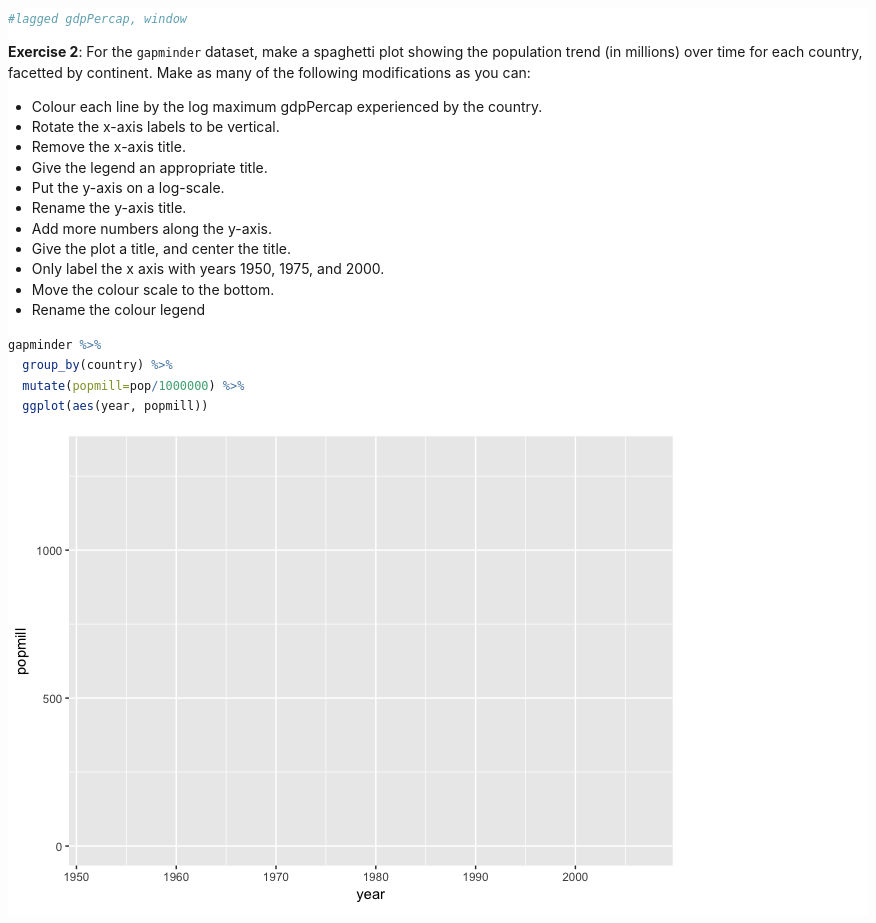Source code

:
 ``` r
#lagged gdpPercap, window
```

**Exercise 2**: For the `gapminder` dataset, make a spaghetti plot showing the population trend (in millions) over time for each country, facetted by continent. Make as many of the following modifications as you can:

-   Colour each line by the log maximum gdpPercap experienced by the country.
-   Rotate the x-axis labels to be vertical.
-   Remove the x-axis title.
-   Give the legend an appropriate title.
-   Put the y-axis on a log-scale.
-   Rename the y-axis title.
-   Add more numbers along the y-axis.
-   Give the plot a title, and center the title.
-   Only label the x axis with years 1950, 1975, and 2000.
-   Move the colour scale to the bottom.
-   Rename the colour legend

``` r
gapminder %>%
  group_by(country) %>%
  mutate(popmill=pop/1000000) %>%
  ggplot(aes(year, popmill))
```

![](cm008_files/figure-markdown_github-ascii_identifiers/unnamed-chunk-29-1.png)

• Aim of the exercise:
No line before the one with "center the title." belongs in the answer; copy that line and the rest of the records exactly.

• Answer space:
-   Give the plot a title, and center the title.
-   Only label the x axis with years 1950, 1975, and 2000.
-   Move the colour scale to the bottom.
-   Rename the colour legend

``` r
gapminder %>%
  group_by(country) %>%
  mutate(popmill=pop/1000000) %>%
  ggplot(aes(year, popmill))
```

![](cm008_files/figure-markdown_github-ascii_identifiers/unnamed-chunk-29-1.png)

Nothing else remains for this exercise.